A linked heating and cooling system is when the heating and/or cooling coil is integrated with the ventilation system, employing air as the distribution fluid (air handler, fan coil, packaged unit, furnace, etc.).
An unlinked heating and cooling system is when the ventilation system (if present) is separate from the heating coil, and heat is provided without requiring fan-powered air delivery. Unlinked heating technologies include radiators, baseboard electric, or infrared heaters.
Currently, FEDS assumes that all cooling is linked, with the exception of evaporative coolers, which are assigned a separate, special ventilation scenario. For more detailed information see Section 4.4.2 of the FEDS User's Guide.
The crossover temperature is the outdoor air temperature at which a dual-fuel heat pump switches operation from the heat pump to the backup technology. This is typically the control methodology for these systems and can be entered or determined by FEDS. FEDS will calculate the optimal crossover temperature based on electric and backup fuel prices, heat pump performance and capacity vs. temperature, and furnace efficiency.
A separate heat/cool pair is a pair of heating and cooling technologies that are completely separate units, yet serve the same area/building (e.g., a furnace and separate package unit, or a boiler and a chiller). An integrated heat/cool pair is one in which the heating and cooling sources are packaged together in the same unit (e.g., a packaged cooling unit with integral gas burner or 'gas-pack' system).

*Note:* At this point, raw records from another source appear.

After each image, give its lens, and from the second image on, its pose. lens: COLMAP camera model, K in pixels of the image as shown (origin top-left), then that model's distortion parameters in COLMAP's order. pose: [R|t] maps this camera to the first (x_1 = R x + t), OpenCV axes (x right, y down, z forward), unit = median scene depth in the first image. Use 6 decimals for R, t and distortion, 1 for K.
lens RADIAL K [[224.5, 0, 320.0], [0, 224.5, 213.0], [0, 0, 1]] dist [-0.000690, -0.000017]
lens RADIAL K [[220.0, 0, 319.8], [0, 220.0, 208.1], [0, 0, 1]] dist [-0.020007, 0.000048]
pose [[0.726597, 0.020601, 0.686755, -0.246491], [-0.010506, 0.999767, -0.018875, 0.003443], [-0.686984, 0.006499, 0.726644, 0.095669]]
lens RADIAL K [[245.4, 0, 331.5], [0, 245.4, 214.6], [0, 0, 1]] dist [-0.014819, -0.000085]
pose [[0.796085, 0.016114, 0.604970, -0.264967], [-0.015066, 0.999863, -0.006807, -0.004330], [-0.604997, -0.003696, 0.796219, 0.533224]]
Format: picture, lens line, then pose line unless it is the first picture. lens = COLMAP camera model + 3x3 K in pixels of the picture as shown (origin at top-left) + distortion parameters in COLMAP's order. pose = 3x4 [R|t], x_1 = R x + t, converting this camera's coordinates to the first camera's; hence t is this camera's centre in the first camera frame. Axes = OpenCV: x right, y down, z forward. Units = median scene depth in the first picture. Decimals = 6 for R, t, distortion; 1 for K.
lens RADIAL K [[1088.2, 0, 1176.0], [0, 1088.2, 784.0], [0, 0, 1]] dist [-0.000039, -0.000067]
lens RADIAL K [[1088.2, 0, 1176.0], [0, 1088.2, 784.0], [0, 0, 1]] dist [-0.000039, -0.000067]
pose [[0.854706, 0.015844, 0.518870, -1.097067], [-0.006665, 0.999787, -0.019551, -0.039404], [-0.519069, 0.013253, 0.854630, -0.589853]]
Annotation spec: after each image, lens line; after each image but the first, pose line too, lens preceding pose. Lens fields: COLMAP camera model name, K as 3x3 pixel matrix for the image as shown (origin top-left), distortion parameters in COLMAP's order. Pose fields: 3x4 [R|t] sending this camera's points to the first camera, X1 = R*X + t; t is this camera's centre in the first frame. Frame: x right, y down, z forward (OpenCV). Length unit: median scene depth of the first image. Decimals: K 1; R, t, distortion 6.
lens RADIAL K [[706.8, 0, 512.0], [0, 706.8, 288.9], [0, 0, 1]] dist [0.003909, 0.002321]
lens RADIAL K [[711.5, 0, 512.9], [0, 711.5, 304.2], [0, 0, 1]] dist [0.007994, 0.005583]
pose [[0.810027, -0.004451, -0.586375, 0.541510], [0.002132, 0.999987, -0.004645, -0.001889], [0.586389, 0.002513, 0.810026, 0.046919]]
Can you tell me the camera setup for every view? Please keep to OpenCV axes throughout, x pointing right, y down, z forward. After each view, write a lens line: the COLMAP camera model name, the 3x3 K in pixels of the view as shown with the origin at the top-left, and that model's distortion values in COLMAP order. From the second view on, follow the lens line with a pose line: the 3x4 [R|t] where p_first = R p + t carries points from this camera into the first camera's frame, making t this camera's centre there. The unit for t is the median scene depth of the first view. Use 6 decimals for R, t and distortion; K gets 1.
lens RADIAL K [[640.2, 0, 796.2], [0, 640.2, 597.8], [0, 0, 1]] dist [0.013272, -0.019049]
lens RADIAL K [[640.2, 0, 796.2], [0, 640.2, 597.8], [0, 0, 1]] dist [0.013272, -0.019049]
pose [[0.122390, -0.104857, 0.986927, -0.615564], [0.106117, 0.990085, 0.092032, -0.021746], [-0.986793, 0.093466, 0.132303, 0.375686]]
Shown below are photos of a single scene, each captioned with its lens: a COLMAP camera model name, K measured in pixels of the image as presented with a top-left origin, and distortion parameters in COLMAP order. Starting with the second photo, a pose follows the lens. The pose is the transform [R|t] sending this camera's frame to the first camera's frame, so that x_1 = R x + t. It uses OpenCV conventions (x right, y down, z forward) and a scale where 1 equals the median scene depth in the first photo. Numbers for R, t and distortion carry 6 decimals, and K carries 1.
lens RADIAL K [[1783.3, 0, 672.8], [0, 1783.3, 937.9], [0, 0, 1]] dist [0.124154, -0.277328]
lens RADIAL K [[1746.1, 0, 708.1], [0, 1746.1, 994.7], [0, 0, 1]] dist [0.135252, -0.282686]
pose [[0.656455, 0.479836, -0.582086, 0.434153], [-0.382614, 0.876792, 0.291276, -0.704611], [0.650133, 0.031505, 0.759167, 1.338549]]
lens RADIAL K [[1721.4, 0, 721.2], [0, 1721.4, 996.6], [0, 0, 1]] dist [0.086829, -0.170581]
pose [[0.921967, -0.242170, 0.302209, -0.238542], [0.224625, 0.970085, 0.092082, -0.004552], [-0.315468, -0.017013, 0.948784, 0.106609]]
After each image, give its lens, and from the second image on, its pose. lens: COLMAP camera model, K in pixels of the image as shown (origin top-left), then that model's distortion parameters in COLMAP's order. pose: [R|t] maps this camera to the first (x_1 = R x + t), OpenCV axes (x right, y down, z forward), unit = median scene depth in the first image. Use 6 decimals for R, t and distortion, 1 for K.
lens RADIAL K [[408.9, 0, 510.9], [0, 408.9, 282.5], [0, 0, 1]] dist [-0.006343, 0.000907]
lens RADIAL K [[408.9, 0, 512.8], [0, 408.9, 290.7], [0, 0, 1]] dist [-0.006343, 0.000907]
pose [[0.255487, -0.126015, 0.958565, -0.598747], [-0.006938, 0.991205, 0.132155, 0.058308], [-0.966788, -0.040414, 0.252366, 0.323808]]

Identifying a heat/cool pair as integrated tells FEDS that individual heating and cooling replacements cannot be considered as a direct replacement.
Similar to the separate vs. integrated discussion for heat/cool pairs, a separate backup source for a dual-fuel heat pump indicates there is a separate furnace that is connected to the heat pump via a controller. A dual-fuel heat pump with integrated backup is a heat pump unit with a built-in gas or LPG auxiliary heat source. For modeling purposes, the only real difference is that FEDS will consider replacing the individual components (heat pump or backup furnace) of a separate dual-fuel heat pump in addition to replacing the entire system.
Thermostat dead band for heating represents the range of temperatures below the set point at which the thermostat does not call for heat. For example, at a 70-degree set point and a 2-degree dead band, the temperature will drop to 68 degrees before heating is activated, raising the temperature back to 70. It may also be referred to as the throttling range or differential. It operates similarly for cooling, allowing the temperature to rise a number of degrees equal to the dead band before cooling is activated.
The typical FEDS user will not have detailed information available regarding plug load levels in order to adequately model them and will need to rely on the inferred values. However, miscellaneous equipment records may be modified or added if a load is unusual or atypical of the use-area type, or has an extremely large load (or one that sees extensive use) that is above and beyond what would be considered typical. Similarly, a user may want to reduce the capacity density for some areas deemed to have a lower load density than typical for that type of space, or even delete entire records when there is no equipment in use of a given type.